──────── Data for processing ────────
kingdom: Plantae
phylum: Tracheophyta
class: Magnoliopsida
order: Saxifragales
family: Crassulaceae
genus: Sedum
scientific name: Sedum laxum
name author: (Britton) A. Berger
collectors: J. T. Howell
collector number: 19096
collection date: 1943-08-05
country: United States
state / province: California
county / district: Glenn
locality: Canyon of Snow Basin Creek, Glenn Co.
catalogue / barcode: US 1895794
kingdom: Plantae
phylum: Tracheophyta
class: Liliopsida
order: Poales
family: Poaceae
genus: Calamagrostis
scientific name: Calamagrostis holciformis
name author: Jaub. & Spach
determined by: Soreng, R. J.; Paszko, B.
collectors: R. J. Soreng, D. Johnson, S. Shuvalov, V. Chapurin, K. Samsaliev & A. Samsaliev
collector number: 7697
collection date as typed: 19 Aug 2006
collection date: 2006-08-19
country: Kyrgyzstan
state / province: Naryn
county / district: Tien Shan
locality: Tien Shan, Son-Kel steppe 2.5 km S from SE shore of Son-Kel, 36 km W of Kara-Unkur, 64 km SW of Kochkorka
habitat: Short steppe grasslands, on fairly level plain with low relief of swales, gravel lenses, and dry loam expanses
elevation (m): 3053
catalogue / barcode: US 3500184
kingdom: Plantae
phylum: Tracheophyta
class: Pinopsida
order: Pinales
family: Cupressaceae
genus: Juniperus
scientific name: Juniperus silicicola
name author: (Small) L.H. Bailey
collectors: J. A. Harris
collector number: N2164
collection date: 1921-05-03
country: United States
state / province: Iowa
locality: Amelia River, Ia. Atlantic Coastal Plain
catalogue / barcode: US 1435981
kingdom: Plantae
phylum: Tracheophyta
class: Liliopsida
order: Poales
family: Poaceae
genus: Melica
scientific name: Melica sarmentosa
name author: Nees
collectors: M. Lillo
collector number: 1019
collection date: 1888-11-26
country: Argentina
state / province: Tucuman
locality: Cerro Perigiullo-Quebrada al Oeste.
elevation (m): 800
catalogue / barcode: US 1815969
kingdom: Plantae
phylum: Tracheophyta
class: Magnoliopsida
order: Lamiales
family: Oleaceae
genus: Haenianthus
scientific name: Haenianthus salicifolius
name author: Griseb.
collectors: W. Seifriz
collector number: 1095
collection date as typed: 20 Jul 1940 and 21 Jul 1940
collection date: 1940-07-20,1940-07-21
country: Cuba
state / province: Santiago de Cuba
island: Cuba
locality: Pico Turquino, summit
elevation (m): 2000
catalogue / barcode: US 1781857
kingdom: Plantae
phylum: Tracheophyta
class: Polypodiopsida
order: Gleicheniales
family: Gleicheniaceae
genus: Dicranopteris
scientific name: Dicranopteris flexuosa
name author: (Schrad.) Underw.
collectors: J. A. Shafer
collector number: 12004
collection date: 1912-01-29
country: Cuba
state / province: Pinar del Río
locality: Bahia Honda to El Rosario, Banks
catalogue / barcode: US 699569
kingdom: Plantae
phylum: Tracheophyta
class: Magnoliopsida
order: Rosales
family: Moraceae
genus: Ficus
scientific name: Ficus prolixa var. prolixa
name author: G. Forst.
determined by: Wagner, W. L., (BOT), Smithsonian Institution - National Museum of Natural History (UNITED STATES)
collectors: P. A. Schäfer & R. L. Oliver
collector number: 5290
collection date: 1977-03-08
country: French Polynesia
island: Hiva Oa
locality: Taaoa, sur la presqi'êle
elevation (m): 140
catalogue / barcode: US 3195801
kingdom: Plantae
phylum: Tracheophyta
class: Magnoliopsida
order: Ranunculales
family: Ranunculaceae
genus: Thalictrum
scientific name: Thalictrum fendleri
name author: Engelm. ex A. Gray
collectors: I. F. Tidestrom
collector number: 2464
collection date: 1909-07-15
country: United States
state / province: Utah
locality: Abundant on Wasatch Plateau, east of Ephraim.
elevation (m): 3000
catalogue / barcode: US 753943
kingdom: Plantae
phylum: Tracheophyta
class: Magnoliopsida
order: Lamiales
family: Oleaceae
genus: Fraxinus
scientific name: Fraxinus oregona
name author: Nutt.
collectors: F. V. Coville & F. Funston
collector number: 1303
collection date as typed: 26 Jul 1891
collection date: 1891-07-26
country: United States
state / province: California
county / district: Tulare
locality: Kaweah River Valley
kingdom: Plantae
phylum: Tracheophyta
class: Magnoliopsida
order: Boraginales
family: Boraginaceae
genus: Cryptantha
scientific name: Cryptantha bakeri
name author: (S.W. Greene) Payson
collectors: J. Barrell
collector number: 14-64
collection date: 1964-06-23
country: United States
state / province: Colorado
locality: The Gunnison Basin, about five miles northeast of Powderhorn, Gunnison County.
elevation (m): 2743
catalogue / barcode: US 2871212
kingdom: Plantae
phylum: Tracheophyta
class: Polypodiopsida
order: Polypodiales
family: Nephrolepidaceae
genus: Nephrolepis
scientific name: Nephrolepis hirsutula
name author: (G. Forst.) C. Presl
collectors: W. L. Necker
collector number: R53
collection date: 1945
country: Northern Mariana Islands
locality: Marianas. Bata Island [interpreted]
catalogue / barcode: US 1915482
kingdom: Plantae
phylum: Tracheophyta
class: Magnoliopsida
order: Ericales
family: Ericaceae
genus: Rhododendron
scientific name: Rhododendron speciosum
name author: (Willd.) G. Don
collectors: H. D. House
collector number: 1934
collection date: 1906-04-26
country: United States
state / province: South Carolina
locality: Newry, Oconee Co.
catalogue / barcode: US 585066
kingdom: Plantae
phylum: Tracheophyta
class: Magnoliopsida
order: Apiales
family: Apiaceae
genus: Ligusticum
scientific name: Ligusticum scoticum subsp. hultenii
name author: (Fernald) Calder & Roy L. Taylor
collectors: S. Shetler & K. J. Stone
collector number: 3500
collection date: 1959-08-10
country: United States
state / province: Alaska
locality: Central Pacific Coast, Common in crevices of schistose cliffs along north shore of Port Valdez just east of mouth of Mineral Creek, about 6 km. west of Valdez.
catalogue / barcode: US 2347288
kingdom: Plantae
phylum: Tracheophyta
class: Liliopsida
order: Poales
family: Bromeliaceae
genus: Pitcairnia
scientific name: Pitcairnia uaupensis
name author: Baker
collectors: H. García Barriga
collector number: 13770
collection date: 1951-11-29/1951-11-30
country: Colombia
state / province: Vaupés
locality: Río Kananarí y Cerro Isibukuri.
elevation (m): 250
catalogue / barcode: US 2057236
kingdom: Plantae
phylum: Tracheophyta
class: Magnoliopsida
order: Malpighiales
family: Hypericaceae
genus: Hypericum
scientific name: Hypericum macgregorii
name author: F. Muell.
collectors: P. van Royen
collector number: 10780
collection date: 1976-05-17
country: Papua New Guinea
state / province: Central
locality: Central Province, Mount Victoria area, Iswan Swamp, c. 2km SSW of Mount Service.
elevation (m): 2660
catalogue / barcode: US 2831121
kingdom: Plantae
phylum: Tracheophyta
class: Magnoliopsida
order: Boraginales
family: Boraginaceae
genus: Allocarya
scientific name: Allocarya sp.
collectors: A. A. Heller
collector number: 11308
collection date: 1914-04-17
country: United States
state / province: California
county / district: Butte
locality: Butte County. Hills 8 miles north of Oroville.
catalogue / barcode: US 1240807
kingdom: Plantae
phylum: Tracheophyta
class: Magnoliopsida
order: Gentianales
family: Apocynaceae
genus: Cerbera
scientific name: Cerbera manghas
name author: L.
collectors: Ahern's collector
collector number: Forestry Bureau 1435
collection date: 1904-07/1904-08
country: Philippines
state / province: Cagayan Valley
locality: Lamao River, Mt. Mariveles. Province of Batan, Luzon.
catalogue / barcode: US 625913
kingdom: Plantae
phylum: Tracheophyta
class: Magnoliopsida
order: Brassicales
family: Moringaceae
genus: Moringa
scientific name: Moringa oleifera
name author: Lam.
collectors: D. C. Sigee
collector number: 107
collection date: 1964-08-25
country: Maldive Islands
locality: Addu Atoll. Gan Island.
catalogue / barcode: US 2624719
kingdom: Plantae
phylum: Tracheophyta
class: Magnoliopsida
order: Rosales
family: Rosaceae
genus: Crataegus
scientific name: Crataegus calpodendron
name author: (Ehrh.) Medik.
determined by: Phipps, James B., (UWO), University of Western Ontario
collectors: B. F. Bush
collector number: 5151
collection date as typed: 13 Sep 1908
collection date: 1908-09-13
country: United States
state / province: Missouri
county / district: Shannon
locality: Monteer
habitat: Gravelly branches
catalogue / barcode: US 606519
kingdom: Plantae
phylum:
────────
◆ Instructions for the task: Repeat the stretch from the line containing "genus: Cerbera" through the line containing "locality: Monteer", swapping every "collector number" for "field number" and leaving everything else unchanged.

◆ Expected answer:
genus: Cerbera
scientific name: Cerbera manghas
name author: L.
collectors: Ahern's collector
field number: Forestry Bureau 1435
collection date: 1904-07/1904-08
country: Philippines
state / province: Cagayan Valley
locality: Lamao River, Mt. Mariveles. Province of Batan, Luzon.
catalogue / barcode: US 625913
kingdom: Plantae
phylum: Tracheophyta
class: Magnoliopsida
order: Brassicales
family: Moringaceae
genus: Moringa
scientific name: Moringa oleifera
name author: Lam.
collectors: D. C. Sigee
field number: 107
collection date: 1964-08-25
country: Maldive Islands
locality: Addu Atoll. Gan Island.
catalogue / barcode: US 2624719
kingdom: Plantae
phylum: Tracheophyta
class: Magnoliopsida
order: Rosales
family: Rosaceae
genus: Crataegus
scientific name: Crataegus calpodendron
name author: (Ehrh.) Medik.
determined by: Phipps, James B., (UWO), University of Western Ontario
collectors: B. F. Bush
field number: 5151
collection date as typed: 13 Sep 1908
collection date: 1908-09-13
country: United States
state / province: Missouri
county / district: Shannon
locality: Monteer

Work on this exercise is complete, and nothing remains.